** WHAT YOU HAVE TO DO **
Reproduce only the lines of the material below that start at the line containing "(534, 648) = (371, 329): red" and stop at the line containing "(450, 66) = (295, 159): picture". Keep both end lines.

***** DATA UNDER STUDY

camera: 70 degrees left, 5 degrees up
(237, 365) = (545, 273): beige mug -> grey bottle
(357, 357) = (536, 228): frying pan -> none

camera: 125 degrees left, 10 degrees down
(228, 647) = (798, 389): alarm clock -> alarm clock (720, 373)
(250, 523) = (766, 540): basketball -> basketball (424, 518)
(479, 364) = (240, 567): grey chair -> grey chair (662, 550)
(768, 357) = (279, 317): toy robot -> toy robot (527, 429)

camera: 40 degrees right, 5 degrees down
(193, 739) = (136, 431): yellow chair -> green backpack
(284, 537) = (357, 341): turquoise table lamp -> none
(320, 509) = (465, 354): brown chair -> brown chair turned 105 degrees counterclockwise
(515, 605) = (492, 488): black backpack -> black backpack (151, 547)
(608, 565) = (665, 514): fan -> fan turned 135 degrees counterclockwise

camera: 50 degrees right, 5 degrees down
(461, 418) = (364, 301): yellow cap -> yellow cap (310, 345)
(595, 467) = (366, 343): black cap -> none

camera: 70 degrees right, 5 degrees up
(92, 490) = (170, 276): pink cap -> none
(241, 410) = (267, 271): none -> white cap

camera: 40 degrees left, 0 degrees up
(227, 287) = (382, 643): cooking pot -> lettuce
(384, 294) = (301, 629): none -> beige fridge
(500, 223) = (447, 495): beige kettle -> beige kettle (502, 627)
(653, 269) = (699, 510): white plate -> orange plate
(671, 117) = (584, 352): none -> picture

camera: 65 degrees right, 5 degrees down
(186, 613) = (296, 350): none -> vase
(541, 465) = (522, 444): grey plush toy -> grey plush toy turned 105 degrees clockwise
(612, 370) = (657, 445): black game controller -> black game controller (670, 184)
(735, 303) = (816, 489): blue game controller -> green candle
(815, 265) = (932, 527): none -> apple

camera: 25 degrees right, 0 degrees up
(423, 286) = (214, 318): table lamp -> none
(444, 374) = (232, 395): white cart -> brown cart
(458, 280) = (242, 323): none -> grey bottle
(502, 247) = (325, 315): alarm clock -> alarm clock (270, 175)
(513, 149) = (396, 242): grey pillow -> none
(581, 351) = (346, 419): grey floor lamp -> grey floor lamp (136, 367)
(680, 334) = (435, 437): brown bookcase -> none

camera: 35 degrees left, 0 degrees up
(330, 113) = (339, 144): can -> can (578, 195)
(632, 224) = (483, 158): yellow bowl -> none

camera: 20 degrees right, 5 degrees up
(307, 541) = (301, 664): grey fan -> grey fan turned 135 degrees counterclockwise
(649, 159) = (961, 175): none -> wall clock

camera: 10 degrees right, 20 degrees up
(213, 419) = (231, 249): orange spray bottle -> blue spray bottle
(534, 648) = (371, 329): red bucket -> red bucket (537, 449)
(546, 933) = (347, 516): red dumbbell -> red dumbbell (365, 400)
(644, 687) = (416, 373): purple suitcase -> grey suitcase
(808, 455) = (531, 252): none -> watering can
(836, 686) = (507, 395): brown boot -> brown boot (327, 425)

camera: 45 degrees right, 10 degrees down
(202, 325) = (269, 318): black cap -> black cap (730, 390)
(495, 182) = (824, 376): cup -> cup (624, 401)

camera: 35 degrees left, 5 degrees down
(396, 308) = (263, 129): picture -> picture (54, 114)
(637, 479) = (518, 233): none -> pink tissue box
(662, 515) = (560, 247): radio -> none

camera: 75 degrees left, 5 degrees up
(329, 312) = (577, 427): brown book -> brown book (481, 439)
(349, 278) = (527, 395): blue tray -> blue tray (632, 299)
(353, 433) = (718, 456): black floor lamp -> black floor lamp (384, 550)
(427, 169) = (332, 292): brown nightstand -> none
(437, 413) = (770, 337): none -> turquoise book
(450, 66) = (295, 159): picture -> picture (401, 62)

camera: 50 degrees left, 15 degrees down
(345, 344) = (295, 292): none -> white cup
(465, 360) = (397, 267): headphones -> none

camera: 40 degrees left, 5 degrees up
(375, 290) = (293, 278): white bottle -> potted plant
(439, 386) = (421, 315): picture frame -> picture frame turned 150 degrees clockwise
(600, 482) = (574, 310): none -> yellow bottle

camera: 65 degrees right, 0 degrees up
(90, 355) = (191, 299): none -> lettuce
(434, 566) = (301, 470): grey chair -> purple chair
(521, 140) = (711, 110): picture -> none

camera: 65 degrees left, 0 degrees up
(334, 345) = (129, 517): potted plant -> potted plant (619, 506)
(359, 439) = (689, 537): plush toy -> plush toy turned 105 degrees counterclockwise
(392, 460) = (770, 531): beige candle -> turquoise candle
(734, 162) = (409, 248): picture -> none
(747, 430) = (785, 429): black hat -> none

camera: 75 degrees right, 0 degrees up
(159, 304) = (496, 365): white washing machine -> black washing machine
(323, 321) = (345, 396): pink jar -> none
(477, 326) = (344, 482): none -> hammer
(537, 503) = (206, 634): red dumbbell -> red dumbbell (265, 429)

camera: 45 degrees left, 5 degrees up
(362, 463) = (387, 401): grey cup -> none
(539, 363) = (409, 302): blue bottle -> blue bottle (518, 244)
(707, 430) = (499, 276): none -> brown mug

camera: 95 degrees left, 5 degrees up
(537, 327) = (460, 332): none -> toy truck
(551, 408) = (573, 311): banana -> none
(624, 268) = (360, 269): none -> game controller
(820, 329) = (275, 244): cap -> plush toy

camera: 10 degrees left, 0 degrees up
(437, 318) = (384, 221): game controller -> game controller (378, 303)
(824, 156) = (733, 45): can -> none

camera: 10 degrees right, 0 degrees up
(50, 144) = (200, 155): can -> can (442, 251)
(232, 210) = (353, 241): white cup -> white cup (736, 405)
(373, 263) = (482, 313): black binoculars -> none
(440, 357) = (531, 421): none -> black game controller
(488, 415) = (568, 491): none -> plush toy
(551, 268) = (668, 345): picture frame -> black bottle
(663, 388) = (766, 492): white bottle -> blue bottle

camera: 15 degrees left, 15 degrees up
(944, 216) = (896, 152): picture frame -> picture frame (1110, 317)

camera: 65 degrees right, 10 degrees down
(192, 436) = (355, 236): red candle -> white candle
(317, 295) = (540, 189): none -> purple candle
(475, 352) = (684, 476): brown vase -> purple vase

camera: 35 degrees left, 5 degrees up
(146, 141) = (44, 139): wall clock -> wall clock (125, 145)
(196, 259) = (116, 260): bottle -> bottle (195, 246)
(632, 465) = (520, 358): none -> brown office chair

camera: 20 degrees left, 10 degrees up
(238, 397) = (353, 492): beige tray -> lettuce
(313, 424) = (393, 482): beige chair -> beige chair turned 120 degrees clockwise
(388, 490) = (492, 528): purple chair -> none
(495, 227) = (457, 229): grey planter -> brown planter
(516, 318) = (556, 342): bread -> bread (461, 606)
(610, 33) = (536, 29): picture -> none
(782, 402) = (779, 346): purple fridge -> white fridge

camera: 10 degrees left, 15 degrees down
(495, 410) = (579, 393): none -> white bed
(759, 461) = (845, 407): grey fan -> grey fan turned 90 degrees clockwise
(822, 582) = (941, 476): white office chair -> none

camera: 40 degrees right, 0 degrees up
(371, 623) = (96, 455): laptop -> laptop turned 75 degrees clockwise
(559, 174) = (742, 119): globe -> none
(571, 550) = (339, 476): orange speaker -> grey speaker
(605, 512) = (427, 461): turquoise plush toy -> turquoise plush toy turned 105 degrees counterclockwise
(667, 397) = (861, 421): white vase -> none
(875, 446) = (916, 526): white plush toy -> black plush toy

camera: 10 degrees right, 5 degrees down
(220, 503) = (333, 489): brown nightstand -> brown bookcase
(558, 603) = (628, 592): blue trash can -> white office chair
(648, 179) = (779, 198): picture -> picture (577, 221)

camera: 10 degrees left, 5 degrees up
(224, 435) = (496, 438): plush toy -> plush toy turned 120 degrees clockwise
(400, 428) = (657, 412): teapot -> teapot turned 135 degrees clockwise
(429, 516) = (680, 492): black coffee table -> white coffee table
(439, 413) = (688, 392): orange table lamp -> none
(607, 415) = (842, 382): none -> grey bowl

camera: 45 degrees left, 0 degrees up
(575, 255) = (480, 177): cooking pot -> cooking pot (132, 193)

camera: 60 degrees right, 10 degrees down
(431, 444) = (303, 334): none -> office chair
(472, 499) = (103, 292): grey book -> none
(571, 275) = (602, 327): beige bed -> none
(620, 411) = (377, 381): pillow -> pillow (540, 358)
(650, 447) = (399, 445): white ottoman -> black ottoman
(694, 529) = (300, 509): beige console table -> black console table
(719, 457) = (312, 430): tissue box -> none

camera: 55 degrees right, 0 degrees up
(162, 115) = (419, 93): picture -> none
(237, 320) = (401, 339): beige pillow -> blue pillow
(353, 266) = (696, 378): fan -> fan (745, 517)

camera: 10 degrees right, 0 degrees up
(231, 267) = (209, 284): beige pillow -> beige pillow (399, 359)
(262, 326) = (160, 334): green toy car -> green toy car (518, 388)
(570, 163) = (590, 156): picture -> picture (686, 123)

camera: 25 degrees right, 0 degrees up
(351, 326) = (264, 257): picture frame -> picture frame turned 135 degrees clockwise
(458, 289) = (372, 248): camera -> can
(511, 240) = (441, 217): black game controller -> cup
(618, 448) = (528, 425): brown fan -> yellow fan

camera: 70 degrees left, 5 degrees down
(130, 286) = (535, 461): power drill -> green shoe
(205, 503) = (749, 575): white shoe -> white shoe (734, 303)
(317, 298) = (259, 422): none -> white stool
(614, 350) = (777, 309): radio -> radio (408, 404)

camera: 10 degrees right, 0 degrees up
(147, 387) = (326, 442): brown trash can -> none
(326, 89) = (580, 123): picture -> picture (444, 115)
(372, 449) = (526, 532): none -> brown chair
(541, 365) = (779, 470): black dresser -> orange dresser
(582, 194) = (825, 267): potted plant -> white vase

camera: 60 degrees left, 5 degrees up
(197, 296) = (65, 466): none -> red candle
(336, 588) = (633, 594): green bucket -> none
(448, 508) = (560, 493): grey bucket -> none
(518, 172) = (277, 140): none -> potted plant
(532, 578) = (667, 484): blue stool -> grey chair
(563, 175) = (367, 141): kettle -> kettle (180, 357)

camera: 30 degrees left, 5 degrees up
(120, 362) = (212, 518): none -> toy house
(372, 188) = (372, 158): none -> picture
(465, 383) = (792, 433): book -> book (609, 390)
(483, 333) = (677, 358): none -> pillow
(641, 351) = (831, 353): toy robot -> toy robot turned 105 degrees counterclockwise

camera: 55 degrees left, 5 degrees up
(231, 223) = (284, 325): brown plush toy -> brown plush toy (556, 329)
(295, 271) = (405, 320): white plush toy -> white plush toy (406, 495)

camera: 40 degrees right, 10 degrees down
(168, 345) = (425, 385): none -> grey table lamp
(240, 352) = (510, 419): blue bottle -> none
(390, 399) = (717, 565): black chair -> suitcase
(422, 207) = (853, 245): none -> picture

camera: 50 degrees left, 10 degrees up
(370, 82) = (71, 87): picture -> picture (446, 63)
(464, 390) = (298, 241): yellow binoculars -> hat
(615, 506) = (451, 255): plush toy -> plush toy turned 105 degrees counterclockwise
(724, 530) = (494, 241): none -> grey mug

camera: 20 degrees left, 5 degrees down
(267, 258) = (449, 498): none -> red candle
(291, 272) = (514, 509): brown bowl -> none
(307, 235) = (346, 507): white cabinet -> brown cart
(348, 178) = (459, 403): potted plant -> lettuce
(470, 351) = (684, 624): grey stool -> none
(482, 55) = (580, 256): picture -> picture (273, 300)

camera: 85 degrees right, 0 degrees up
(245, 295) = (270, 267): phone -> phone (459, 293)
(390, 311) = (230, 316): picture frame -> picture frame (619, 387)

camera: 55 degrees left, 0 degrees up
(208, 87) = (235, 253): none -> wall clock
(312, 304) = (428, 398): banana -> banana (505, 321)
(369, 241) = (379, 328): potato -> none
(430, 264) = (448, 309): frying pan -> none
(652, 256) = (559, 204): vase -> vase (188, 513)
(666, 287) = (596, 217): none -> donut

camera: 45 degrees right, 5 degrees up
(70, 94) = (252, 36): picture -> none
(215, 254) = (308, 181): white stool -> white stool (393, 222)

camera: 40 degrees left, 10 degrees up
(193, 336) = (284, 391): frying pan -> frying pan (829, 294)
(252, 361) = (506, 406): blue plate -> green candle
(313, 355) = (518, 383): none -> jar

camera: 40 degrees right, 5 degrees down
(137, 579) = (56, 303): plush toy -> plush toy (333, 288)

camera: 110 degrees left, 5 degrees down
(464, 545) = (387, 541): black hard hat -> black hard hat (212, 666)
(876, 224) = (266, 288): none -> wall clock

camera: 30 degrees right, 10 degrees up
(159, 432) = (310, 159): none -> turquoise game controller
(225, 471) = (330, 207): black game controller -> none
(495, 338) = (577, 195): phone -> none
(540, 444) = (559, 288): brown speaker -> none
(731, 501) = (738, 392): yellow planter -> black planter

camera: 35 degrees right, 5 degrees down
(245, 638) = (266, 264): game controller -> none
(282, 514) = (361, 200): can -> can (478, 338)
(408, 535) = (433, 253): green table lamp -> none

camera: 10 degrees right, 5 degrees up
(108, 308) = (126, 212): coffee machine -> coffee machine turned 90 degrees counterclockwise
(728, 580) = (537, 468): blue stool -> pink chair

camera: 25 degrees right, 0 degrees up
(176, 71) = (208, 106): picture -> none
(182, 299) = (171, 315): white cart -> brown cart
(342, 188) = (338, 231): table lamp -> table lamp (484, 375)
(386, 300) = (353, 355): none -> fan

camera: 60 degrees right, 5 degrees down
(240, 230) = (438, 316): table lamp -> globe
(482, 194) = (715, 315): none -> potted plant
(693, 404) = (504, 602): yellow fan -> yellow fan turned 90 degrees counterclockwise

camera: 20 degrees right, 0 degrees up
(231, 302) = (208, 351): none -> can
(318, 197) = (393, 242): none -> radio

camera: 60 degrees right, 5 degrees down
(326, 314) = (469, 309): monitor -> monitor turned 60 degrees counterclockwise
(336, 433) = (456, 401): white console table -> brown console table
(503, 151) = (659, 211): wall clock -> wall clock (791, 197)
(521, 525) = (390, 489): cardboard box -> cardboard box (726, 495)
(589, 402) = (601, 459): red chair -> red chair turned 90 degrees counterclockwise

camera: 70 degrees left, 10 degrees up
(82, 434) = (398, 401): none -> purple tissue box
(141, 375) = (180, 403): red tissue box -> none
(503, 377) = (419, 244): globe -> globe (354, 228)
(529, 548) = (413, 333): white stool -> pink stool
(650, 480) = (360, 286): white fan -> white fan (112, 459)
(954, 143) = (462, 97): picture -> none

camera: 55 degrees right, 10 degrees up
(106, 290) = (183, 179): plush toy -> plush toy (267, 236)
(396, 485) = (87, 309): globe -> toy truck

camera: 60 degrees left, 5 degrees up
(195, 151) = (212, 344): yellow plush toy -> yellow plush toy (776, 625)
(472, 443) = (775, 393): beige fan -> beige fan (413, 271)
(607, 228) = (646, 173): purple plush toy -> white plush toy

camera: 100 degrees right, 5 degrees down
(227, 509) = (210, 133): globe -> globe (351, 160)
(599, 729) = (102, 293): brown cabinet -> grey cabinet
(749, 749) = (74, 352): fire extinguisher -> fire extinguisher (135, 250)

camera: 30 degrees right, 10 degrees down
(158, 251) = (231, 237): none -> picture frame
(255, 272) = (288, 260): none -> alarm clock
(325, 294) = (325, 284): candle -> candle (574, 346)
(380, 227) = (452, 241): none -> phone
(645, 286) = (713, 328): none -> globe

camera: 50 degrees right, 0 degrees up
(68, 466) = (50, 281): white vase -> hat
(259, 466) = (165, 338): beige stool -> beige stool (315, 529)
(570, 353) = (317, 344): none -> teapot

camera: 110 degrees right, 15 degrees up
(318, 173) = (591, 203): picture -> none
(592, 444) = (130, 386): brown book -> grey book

**********

** RESPONSE **
(534, 648) = (371, 329): red bucket -> red bucket (537, 449)
(546, 933) = (347, 516): red dumbbell -> red dumbbell (365, 400)
(644, 687) = (416, 373): purple suitcase -> grey suitcase
(808, 455) = (531, 252): none -> watering can
(836, 686) = (507, 395): brown boot -> brown boot (327, 425)

camera: 45 degrees right, 10 degrees down
(202, 325) = (269, 318): black cap -> black cap (730, 390)
(495, 182) = (824, 376): cup -> cup (624, 401)

camera: 35 degrees left, 5 degrees down
(396, 308) = (263, 129): picture -> picture (54, 114)
(637, 479) = (518, 233): none -> pink tissue box
(662, 515) = (560, 247): radio -> none

camera: 75 degrees left, 5 degrees up
(329, 312) = (577, 427): brown book -> brown book (481, 439)
(349, 278) = (527, 395): blue tray -> blue tray (632, 299)
(353, 433) = (718, 456): black floor lamp -> black floor lamp (384, 550)
(427, 169) = (332, 292): brown nightstand -> none
(437, 413) = (770, 337): none -> turquoise book
(450, 66) = (295, 159): picture -> picture (401, 62)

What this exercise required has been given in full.